Penilaian pelaku pasar cenderung bertumpu pada bagaimana arahan dan kebijakan fiskal ke depan dijalankan, terutama setelah pergantian di internal pemerintahan. Karena itu, meski indeks sempat berbalik arah, sentimen belum sepenuhnya terkonsolidasi.

Dalam konteks tersebut, pola perdagangan yang menunjukkan net sell dari investor asing tetap menandakan adanya kehati-hatian. Di saat yang sama, domestik yang berperan menahan laju pelemahan memberi ruang bagi IHSG untuk kembali berada dekat dengan titik penutupan yang relatif lebih terjaga.

Pertimbangan pelaku pasar juga mengarah pada kepastian kebijakan yang akan muncul setelah menteri keuangan memulai peran barunya. Selama kepastian tersebut belum terlihat jelas, pergerakan pasar berpotensi tetap bergerak dengan ritme yang dipengaruhi ekspektasi dan penyesuaian posisi.

Secara keseluruhan, hari perdagangan pasca pengumuman reshuffle memperlihatkan bahwa penurunan IHSG bisa ditekan, tetapi tidak otomatis berarti optimisme pasar meningkat secara menyeluruh. Hingga ada kejelasan kebijakan dari menteri keuangan baru, pasar masih akan membentuk arah berdasarkan kombinasi arus domestik dan aktivitas investor asing.

Inti reaksi pasar

IHSG yang pada akhirnya hanya melemah tipis di level 6.534 menjadi cermin bahwa pelemahan tidak berlanjut sedalam yang sempat terjadi saat siang hari. Sementara itu, net sell investor asing sebesar Rp337,44 miliar tetap menjadi catatan penting dalam membaca komposisi tekanan di pasar.

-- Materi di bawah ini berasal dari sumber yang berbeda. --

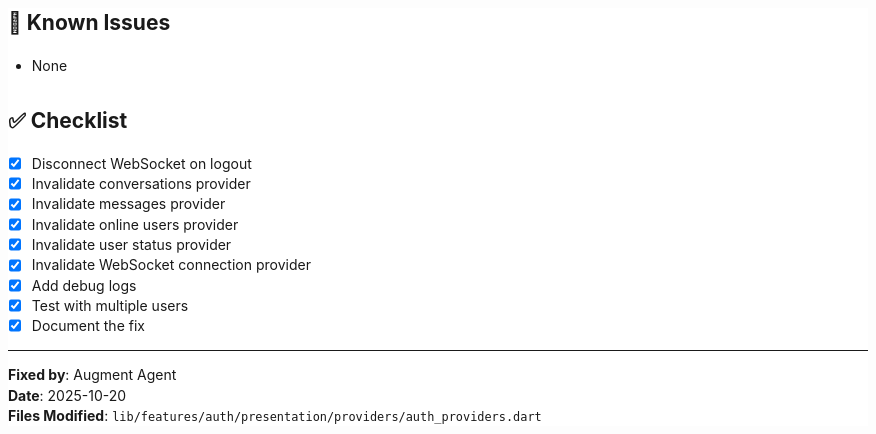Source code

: ## 🐛 Known Issues

- None

## ✅ Checklist

- [x] Disconnect WebSocket on logout
- [x] Invalidate conversations provider
- [x] Invalidate messages provider
- [x] Invalidate online users provider
- [x] Invalidate user status provider
- [x] Invalidate WebSocket connection provider
- [x] Add debug logs
- [x] Test with multiple users
- [x] Document the fix

---

**Fixed by**: Augment Agent  
**Date**: 2025-10-20  
**Files Modified**: `lib/features/auth/presentation/providers/auth_providers.dart`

Meski begitu, pelaku pasar memilih menahan kesimpulan cepat, karena kredibilitas dan kepastian kebijakan menteri keuangan yang baru masih menjadi variabel penentu berikutnya. Dengan demikian, respons pasar setelah reshuffle berlangsung terbelah: ada penahanan pelemahan, tetapi ekspektasi belum sepenuhnya berubah menjadi keyakinan.

Di sepanjang perdagangan, pelaku pasar tampak memproses informasi reshuffle secara bertahap. Tekanan jual yang muncul lebih awal kemudian mereda ketika pasar mulai menilai bahwa dampak langsung terhadap arah kebijakan belum sepenuhnya bisa dipastikan, sehingga pergerakan tidak terus memburuk sampai akhir sesi.

Perbedaan respons juga tampak dari komposisi arus dana. Saat investor asing masih melakukan penjualan bersih, kekuatan domestik justru berperan sebagai penahan, membuat indeks lebih sulit untuk kembali menembus level pelemahan terdalam yang sempat terjadi pada bagian awal perdagangan.

Dengan kondisi tersebut, fokus pelaku pasar bergeser pada kapan arahan dan kebijakan fiskal dari Menteri Keuangan yang baru akan terlihat. Selama gambaran implementasi belum jelas, pergerakan saham berpotensi tetap mengikuti perubahan ekspektasi, dan sentimen pasar bisa berganti dari kehati-hatian menjadi penahanan, bukan langsung berujung pada dorongan optimistis.